To date, the results for multi-GPU performance have been problematic, typically another board will deliver only 1.5 times better performance. AMD is targeting 1.8 the performance with two chips running games in high resolution, and with four of them, about 2.5, according to earlier comments from Jon Peddie of Jon Peddie Research.

Game PC vendors expect good things. "(The 4870 X2 is) more than a match for a single Nvidia GTX 280, and depending on the title sometimes a match for two GTX 280s," said Kelt Reeves, CEO of game PC maker Falcon Northwest, responding to an email query. "Drivers are now ATI's only weak area, so the 4870 X2's performance and scaling with two 4870 X2s (QuadFire) often varies widely from title to title," he said.

In September, AMD is also expected to bring out the HD 4850 X2, a dual-chip board with slightly lower performance.

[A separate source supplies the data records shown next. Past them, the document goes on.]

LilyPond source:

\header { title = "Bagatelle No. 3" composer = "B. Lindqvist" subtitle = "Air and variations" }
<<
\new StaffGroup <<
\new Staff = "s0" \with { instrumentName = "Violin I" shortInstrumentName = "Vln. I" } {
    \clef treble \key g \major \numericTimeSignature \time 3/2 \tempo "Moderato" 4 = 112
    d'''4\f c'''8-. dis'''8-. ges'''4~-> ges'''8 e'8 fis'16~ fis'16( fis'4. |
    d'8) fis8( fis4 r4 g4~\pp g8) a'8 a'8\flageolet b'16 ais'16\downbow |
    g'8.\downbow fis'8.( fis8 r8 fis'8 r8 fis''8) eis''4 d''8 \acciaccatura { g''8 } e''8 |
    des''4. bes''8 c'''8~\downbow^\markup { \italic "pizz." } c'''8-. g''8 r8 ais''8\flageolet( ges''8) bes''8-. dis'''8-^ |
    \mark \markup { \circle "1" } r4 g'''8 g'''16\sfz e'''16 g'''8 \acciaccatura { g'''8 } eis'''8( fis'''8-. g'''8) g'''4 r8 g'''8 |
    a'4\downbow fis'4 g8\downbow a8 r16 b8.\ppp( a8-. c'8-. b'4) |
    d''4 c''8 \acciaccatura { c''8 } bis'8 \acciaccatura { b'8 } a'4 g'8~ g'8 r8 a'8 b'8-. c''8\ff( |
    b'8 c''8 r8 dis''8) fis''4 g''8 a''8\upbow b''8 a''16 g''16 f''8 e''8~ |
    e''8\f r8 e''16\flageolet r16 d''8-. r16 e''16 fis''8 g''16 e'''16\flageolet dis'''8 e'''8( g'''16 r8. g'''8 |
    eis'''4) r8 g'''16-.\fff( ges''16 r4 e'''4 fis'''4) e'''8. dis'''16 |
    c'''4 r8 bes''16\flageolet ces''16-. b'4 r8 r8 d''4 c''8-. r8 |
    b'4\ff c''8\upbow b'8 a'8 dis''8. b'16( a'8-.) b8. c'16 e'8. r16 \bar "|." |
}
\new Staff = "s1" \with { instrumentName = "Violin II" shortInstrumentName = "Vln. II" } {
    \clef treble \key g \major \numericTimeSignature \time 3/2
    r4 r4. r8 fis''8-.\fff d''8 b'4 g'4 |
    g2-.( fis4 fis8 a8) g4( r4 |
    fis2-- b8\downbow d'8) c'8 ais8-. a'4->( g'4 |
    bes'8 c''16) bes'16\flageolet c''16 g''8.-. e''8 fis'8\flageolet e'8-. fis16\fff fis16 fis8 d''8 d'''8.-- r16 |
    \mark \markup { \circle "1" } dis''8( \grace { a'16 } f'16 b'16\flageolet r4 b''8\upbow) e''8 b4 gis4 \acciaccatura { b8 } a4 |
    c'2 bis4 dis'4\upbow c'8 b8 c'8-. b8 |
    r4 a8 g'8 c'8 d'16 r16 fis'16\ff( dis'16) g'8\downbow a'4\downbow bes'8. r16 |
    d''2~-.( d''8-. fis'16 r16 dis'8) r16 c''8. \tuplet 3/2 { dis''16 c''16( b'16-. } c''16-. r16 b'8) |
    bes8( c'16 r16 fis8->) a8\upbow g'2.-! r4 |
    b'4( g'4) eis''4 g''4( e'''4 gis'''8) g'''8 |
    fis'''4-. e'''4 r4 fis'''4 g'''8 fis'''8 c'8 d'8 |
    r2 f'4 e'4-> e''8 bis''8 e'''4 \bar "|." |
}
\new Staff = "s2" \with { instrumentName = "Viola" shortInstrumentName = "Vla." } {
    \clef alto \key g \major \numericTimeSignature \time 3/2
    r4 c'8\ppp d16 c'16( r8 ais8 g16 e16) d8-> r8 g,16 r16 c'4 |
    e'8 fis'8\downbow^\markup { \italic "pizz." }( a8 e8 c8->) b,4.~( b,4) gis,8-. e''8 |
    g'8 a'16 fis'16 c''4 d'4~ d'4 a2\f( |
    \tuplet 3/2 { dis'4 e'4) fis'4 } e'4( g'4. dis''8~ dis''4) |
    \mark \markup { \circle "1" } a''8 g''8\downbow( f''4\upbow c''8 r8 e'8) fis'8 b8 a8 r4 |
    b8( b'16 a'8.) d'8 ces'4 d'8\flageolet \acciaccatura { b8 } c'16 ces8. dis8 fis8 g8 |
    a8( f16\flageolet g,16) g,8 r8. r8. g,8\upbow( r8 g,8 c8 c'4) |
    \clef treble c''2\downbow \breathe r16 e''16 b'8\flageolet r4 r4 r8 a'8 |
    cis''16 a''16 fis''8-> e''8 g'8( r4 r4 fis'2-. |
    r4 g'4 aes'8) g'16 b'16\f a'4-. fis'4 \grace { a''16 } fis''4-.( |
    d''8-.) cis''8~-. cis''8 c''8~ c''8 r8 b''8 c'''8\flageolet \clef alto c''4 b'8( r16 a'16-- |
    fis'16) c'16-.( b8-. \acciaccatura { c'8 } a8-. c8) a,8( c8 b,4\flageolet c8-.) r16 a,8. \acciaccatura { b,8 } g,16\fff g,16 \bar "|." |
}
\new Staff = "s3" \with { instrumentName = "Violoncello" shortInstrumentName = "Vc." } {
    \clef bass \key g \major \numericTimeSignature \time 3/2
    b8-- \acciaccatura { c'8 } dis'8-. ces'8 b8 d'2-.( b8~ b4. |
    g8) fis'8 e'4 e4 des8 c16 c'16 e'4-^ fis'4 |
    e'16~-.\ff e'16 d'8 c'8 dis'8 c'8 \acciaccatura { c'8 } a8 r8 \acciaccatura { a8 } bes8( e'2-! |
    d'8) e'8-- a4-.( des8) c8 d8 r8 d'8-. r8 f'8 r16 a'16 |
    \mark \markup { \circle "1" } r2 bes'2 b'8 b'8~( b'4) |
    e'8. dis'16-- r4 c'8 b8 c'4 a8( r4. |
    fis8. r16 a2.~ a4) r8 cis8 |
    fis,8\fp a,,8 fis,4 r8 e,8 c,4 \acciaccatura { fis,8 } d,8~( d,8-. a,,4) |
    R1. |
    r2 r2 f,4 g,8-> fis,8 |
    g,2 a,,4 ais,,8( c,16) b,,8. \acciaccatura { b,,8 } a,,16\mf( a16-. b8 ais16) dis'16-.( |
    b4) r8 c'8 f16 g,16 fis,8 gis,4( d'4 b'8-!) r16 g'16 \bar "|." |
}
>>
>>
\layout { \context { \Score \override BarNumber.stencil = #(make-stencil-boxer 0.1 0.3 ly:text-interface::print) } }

The higher-end 4870 X2 is rated at 2.4 TFLOPs (or teraFLOPs a common yardstick for raw graphics chip compute power) and communicates with memory at 230GB per second, while the 4850 X2 is rated at 2.0 TFLOPs and has a memory bandwidth of 128GB/sec.

Both boards will integrate 1600 stream processors, which do parallel processing on streams of data.

The 4870 X2 is priced at $549. Nvidia preemptively responded to this by cutting the price on the GTX 280 to $499 in July.

The lower-end 4850 X2 will be available in September for $399.